If you want to read a cool western dystopian about an awesome teen girl, don’t read this book.
Rating: ★ 1/2
Author: Lyndsay Ely
Publisher: Jimmy Patterson
From GoodReads: Seventeen-year-old Serendipity “Pity” Jones inherited two things from her mother: a pair of six shooters and perfect aim. She’s been offered a life of fame and fortune in Cessation, a glittering city where lawlessness is a way of life. But the price she pays for her freedom may be too great…. In this extraordinary debut from Lyndsay Ely, the West is once again wild after a Second Civil War fractures the U.S. into a broken, dangerous land. Pity’s struggle against the dark and twisted underbelly of a corrupt city will haunt you long after the final bullet is shot.
The Crazy Cat Lady breaks down….
The plot was one dimensional and a complete disaster. Our main character is supposed to be the best shot in the west and rise to fame for it. Wait, when does she shoot? I’m pretty sure not a single gun was shot in the first 100 pages if not more.
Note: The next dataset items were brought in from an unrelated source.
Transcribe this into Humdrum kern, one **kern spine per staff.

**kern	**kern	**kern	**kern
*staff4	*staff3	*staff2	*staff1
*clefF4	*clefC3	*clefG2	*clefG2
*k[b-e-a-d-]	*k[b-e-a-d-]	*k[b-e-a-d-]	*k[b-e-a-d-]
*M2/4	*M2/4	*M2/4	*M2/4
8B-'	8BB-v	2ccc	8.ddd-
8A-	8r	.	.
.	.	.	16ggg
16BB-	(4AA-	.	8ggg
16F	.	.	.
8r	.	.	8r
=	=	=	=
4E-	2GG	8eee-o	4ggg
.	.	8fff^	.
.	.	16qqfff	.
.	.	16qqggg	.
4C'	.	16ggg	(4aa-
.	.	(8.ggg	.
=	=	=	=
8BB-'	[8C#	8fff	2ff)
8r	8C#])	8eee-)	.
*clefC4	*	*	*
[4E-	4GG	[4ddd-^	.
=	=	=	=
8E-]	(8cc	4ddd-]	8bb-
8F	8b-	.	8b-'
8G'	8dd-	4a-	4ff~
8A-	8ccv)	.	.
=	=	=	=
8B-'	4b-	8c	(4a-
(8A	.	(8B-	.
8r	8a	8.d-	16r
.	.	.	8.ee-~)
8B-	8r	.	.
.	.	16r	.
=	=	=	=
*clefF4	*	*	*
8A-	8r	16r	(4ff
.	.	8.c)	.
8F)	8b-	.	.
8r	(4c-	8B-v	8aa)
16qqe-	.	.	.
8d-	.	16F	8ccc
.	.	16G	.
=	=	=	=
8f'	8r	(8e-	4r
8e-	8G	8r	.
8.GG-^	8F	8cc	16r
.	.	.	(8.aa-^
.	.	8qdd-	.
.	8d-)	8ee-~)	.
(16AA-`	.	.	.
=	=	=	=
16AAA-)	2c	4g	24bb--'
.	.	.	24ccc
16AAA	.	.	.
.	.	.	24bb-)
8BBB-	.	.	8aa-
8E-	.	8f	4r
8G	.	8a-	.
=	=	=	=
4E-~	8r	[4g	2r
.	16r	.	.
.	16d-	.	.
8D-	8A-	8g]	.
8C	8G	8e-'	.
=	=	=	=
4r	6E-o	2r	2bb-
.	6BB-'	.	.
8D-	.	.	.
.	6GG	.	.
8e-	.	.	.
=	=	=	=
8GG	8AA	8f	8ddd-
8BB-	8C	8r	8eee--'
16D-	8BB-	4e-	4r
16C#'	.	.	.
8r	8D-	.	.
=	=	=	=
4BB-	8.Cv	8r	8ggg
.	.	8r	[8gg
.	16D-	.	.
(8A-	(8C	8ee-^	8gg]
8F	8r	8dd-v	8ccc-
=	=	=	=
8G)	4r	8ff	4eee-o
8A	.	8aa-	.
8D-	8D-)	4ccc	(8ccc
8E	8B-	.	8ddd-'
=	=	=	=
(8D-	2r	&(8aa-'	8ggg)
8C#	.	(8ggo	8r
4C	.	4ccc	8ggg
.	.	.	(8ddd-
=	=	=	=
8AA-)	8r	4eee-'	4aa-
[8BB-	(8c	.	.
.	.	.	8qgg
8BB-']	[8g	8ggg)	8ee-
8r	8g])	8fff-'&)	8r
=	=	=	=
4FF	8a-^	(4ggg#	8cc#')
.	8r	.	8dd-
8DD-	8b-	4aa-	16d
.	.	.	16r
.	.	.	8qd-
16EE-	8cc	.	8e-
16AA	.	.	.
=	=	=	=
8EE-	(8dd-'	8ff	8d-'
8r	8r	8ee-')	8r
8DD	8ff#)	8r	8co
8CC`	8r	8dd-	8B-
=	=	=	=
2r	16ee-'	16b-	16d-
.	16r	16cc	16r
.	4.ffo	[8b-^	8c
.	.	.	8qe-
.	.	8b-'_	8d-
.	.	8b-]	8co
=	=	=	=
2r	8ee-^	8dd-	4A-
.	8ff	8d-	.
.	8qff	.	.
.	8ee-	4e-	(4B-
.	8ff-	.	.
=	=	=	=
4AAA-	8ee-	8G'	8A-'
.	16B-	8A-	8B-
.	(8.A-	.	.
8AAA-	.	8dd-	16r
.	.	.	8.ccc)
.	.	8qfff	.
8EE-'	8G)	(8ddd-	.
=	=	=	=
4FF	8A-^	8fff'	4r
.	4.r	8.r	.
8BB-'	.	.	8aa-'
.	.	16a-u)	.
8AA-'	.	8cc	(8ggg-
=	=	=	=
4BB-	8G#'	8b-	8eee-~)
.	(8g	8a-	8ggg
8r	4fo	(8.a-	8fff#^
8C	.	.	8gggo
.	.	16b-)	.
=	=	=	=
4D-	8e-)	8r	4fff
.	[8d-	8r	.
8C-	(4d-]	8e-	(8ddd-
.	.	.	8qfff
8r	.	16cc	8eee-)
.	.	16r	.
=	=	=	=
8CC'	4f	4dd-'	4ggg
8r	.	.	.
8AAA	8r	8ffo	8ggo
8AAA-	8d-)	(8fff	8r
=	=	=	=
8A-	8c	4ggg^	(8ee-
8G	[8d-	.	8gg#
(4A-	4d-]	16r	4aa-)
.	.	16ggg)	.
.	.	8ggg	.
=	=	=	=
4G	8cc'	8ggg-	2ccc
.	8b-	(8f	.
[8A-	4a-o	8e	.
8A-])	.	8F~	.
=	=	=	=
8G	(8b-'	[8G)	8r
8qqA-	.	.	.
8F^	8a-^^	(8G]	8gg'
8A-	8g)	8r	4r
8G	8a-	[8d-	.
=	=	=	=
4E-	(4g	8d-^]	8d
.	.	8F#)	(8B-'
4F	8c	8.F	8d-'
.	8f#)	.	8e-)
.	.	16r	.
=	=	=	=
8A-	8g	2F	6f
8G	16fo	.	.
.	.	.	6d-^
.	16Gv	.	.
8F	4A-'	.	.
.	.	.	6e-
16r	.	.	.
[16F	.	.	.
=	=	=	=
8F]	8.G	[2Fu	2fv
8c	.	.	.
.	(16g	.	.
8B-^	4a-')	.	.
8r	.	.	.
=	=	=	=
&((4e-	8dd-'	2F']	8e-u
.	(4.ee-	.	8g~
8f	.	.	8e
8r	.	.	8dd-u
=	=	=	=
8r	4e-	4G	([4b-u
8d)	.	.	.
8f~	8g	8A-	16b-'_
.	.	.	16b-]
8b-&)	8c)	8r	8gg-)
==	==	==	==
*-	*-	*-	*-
All of the sudden, the story goes in a complete different direction; which makes no bloody sense. There was nothing about this story that was a western other than the face that it was the “wild west” and the main character had a few guns. Look elsewhere for a good western.
Pity is stupid. There, I said it. She was irritating from page one. We hear about nothing but her mother and her background, and nothing every comes of it. Her reactions to those she is close with just pushed me over the edge. The person she should feel something over, she feels nothing, but later on she reacts to someone else quite dramatically. That’s all I can say without spoiling it.
The author writeing is ok, except for the fact that the story makes no sense whatsoever. I really don’t have many thoughts past that.
This is the first book of the year I have truly hated. I’m so glad I got this from the library, because I never want to see it again.
Gunslinger Girl is posed as a dystopian western. It’s the farthest thing from that. If you are looking for a self proclaimed western that is the exact opposite, with one dimensional characters, than this book is for you.
About the Author:
Lyndsay Ely (pronounced “eel-y”, as in those eels are looking very eel-y today) spent her teenage years wanting to be a comic book artist. As it turned out, she couldn’t draw very well, so she began writing novels instead. She is a geek, a foodie, and has never met an antique shop or flea market she didn’t like. Boston is the place she currently calls home, though she wouldn’t mind giving Paris a try someday.